| Problem details |
Where a line of the records holds the string "nose", copy that line.

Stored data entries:
[Start of section]

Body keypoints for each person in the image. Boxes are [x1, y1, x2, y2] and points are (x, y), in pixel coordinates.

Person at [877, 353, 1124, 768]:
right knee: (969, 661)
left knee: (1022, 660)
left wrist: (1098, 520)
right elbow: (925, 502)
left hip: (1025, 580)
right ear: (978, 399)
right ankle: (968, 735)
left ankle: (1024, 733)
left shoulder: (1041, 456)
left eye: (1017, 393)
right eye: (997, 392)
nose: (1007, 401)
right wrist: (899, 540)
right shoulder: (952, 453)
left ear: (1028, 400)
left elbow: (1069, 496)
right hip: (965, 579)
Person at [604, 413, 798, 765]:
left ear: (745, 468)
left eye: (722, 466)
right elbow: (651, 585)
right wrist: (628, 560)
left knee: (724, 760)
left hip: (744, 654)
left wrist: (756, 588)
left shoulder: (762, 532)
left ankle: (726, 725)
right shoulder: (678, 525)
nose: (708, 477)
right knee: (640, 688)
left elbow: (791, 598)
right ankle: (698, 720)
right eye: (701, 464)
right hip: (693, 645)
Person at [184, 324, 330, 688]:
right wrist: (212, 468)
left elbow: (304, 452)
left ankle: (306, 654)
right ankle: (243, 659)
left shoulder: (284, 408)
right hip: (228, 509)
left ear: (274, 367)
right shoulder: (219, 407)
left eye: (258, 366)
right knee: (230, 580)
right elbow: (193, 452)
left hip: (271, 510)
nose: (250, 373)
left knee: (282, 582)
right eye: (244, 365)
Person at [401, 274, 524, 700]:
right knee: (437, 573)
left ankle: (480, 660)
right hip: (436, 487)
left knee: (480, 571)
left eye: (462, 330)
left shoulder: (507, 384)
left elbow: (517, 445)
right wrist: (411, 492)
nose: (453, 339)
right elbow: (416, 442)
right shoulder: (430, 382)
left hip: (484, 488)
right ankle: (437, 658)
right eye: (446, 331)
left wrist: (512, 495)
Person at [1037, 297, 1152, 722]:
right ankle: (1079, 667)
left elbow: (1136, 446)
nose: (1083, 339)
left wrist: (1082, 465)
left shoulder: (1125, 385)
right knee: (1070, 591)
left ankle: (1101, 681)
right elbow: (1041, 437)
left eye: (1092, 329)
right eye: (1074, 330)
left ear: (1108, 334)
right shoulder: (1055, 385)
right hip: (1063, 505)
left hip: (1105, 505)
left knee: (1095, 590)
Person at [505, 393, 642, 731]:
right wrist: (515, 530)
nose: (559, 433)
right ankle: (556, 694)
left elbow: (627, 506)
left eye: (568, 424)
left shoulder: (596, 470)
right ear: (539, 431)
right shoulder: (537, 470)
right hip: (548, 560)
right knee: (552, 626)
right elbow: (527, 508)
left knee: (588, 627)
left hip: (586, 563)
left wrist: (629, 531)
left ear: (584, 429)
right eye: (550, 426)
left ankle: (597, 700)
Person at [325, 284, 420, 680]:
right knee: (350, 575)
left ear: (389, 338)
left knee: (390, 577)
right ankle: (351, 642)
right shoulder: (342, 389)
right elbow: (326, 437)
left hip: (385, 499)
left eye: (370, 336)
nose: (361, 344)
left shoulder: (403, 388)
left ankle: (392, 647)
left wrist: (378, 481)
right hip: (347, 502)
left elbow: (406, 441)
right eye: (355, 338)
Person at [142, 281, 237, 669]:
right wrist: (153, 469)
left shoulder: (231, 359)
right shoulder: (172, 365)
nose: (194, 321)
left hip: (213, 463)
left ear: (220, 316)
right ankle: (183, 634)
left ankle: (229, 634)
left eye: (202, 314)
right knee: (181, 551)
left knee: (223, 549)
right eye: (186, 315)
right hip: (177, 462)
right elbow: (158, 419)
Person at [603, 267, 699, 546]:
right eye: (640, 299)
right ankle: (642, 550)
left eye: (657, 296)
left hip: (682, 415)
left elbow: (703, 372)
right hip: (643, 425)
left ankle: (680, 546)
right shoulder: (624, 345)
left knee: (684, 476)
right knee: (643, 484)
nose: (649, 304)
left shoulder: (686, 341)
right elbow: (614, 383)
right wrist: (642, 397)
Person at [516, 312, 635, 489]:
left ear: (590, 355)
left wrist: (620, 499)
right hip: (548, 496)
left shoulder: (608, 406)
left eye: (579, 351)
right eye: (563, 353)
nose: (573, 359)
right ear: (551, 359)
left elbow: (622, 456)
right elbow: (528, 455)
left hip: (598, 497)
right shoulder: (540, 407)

[End of section]

| Solution for this task |
nose: (1007, 401)
nose: (708, 477)
nose: (250, 373)
nose: (453, 339)
nose: (1083, 339)
nose: (559, 433)
nose: (361, 344)
nose: (194, 321)
nose: (649, 304)
nose: (573, 359)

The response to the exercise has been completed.